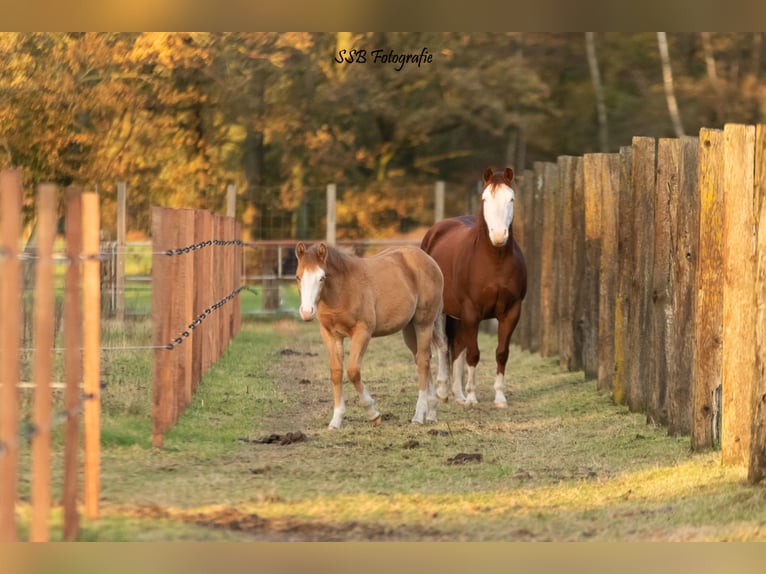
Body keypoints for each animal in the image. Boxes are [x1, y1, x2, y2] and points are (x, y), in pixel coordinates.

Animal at [296, 241, 450, 430]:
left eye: (321, 278)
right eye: (298, 277)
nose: (306, 312)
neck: (343, 289)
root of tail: (428, 259)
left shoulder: (363, 332)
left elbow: (353, 371)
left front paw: (373, 414)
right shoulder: (331, 335)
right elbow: (336, 372)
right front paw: (336, 420)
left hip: (424, 324)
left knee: (422, 362)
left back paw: (419, 415)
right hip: (409, 329)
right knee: (424, 358)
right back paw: (432, 413)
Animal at [420, 166, 528, 410]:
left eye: (511, 199)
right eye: (485, 199)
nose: (498, 236)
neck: (494, 262)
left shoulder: (511, 312)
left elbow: (501, 353)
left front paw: (499, 398)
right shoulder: (471, 312)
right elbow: (473, 354)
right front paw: (472, 397)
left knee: (457, 347)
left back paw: (458, 394)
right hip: (441, 311)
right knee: (443, 346)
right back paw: (443, 392)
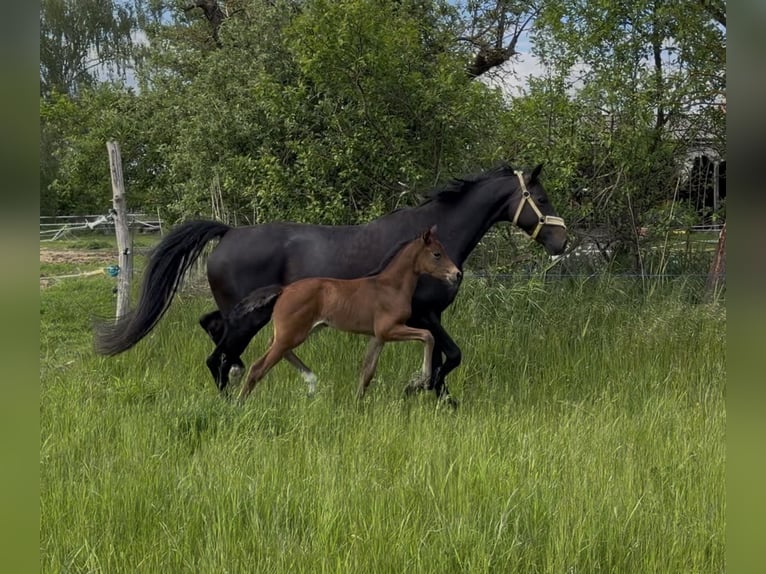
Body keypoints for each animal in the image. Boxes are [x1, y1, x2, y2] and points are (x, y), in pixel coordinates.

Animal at [228, 226, 461, 403]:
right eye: (437, 254)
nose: (457, 274)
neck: (391, 287)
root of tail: (284, 290)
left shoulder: (378, 336)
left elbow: (367, 372)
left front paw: (357, 404)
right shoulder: (390, 329)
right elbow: (428, 336)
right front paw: (418, 381)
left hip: (301, 331)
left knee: (275, 348)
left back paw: (311, 381)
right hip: (291, 334)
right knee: (258, 367)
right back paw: (239, 404)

··········

PROBLEM REQUIREMENTS: Reproduce the full listing above verbatim, with no pictures included.

OUTPUT BELOW:
Body keypoints for each animal in the image. Boxes are [x1, y1, x2, y2] and points are (x, y), in pixel coordinates.

Animal at [296, 241, 450, 430]:
left eye: (321, 278)
right eye: (298, 277)
nose: (306, 312)
neck: (343, 289)
root of tail: (428, 259)
left shoulder: (363, 332)
left elbow: (353, 371)
left front paw: (373, 414)
right shoulder: (331, 335)
right elbow: (336, 372)
right front paw: (336, 420)
left hip: (424, 324)
left knee: (422, 362)
left back paw: (419, 415)
right hip: (409, 329)
right knee: (424, 358)
right back paw: (432, 413)
Animal at [420, 166, 528, 410]:
left eye: (511, 199)
right eye: (485, 199)
nose: (498, 236)
neck: (494, 262)
left shoulder: (511, 312)
left elbow: (501, 353)
left front paw: (499, 398)
right shoulder: (471, 312)
right elbow: (473, 354)
right front paw: (472, 397)
left knee: (457, 347)
left back paw: (458, 394)
right hip: (441, 311)
right knee: (443, 346)
right back paw: (443, 392)
Body keypoints for each animal in the image. Boxes are [x1, y1, x2, y2] and points are (x, y), in pixel coordinates.

Animal at [228, 226, 461, 403]:
right eye: (437, 254)
nose: (457, 274)
neck: (391, 287)
root of tail: (284, 290)
left shoulder: (378, 336)
left elbow: (367, 372)
left front paw: (357, 404)
right shoulder: (390, 329)
right elbow: (428, 336)
right front paw: (418, 381)
left hip: (301, 331)
left knee: (275, 348)
left back paw: (311, 381)
right hip: (291, 334)
right knee: (258, 367)
right back paw: (239, 404)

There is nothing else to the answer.